- Material provided -
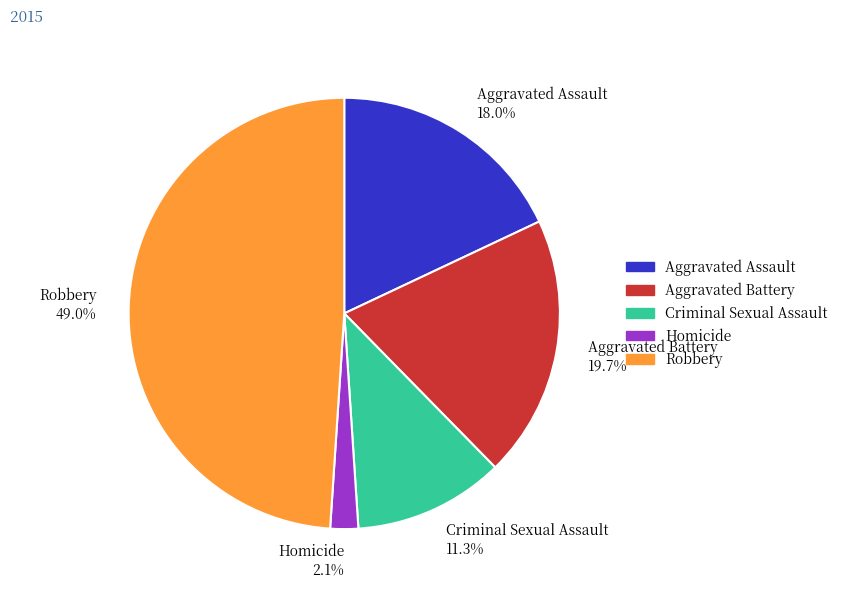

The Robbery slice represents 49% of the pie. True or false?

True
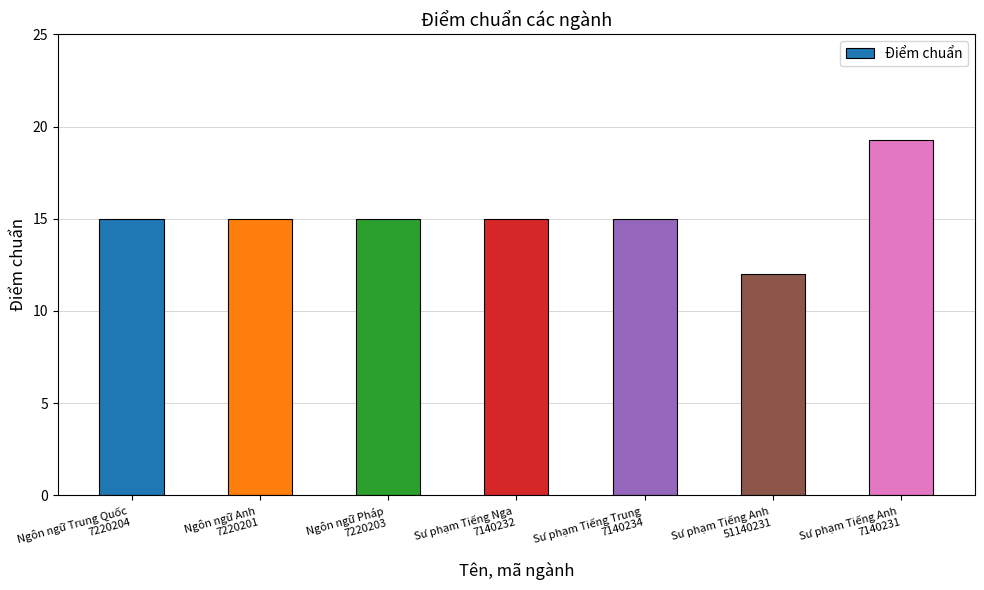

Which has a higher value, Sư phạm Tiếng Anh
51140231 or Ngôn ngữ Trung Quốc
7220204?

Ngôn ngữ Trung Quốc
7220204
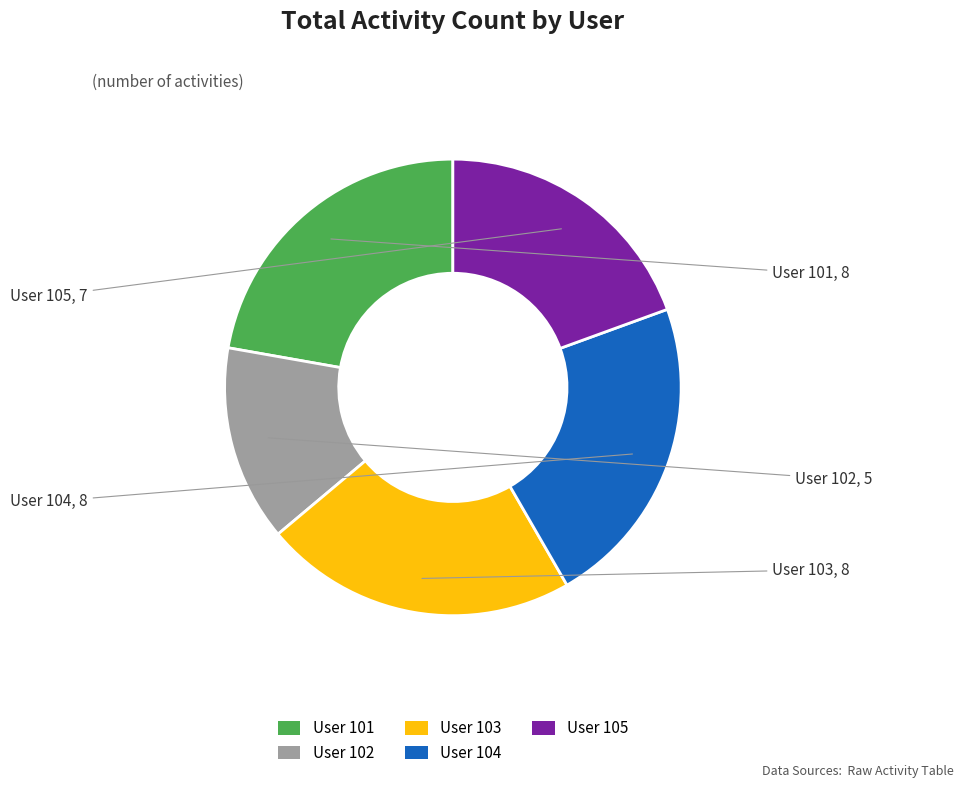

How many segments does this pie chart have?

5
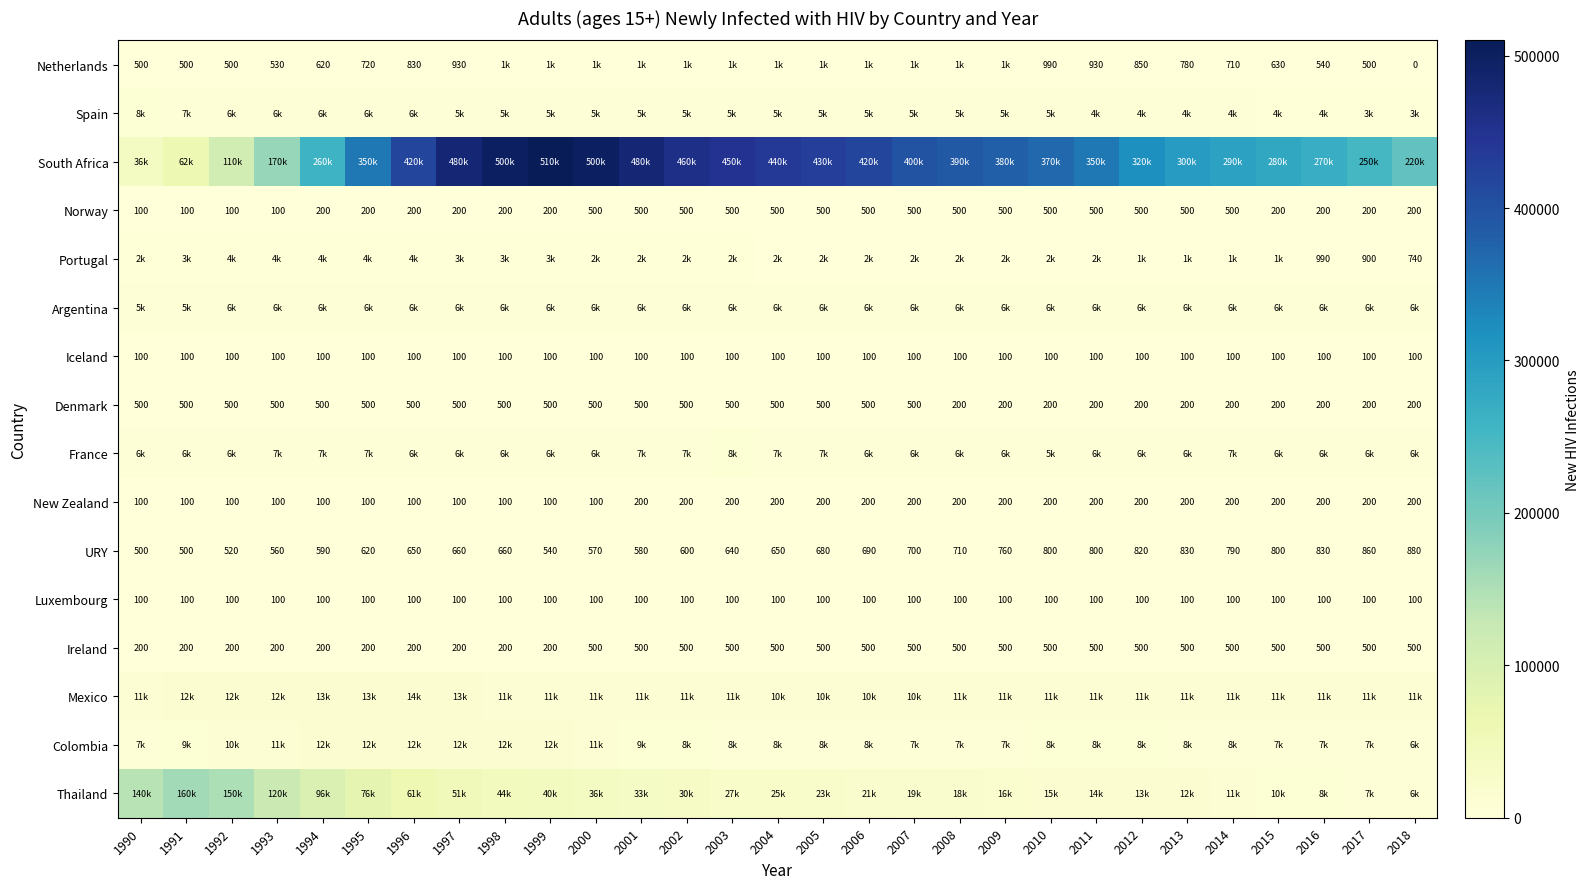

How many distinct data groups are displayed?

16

- Problem to work on -
Rewrite the listing above so that every "pie" becomes "circle", keeping all other wording unchanged. Leave the pictures out.

- Exercise response -
The Robbery slice represents 49% of the circle. True or false?

True

Which has a higher value, Sư phạm Tiếng Anh
51140231 or Ngôn ngữ Trung Quốc
7220204?

Ngôn ngữ Trung Quốc
7220204

How many segments does this circle chart have?

5

How many distinct data groups are displayed?

16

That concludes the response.